## TASK OBJECTIVE
The lines to copy are those holding the string "Paris" in the entries below.

Source records:
-------------------------

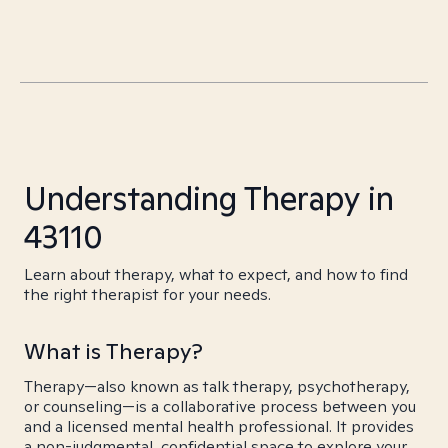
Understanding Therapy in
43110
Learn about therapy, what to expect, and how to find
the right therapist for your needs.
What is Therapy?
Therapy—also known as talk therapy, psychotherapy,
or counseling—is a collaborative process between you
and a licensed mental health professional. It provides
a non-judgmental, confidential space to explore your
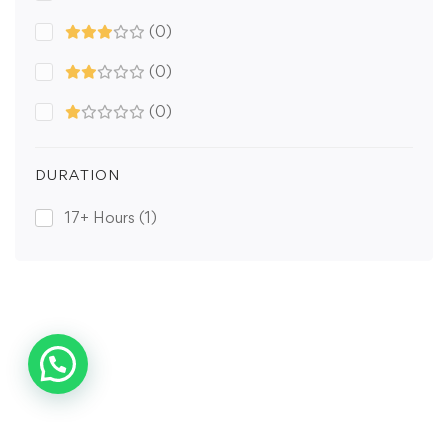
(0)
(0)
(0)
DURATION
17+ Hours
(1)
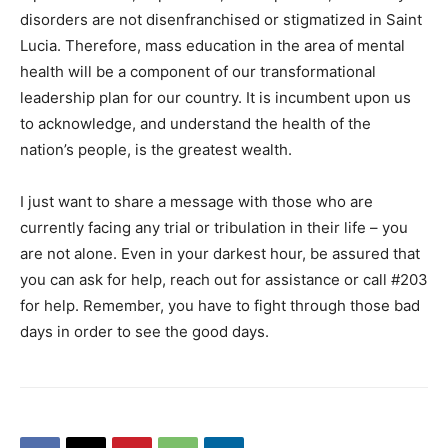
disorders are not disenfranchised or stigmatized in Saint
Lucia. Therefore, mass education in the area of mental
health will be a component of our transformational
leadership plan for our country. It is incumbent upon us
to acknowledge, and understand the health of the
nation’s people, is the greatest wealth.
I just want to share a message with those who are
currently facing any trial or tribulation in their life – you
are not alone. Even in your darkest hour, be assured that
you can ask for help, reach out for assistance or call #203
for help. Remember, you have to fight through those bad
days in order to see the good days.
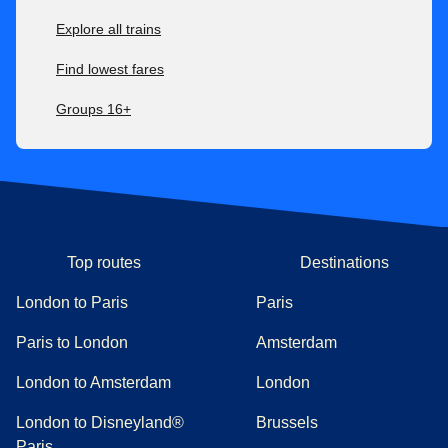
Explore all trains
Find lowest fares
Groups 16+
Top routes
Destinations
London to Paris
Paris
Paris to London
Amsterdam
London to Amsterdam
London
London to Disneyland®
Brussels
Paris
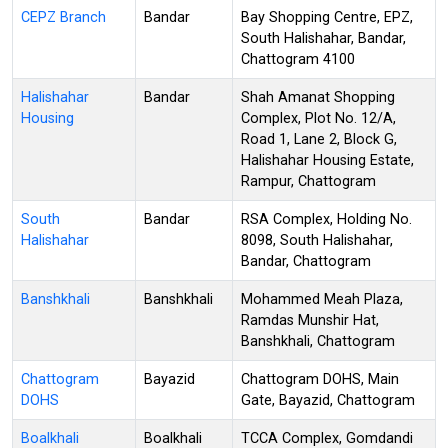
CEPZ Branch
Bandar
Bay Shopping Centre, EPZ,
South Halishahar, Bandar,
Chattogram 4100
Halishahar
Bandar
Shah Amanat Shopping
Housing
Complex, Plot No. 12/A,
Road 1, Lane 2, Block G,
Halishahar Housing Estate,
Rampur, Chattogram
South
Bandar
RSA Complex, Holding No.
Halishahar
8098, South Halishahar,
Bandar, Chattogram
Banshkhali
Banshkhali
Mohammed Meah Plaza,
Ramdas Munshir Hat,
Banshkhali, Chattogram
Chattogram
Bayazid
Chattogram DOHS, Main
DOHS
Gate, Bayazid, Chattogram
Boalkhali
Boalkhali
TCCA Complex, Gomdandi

-------------------------

## YOUR RESPONSE
London to Paris
Paris
Paris to London
Paris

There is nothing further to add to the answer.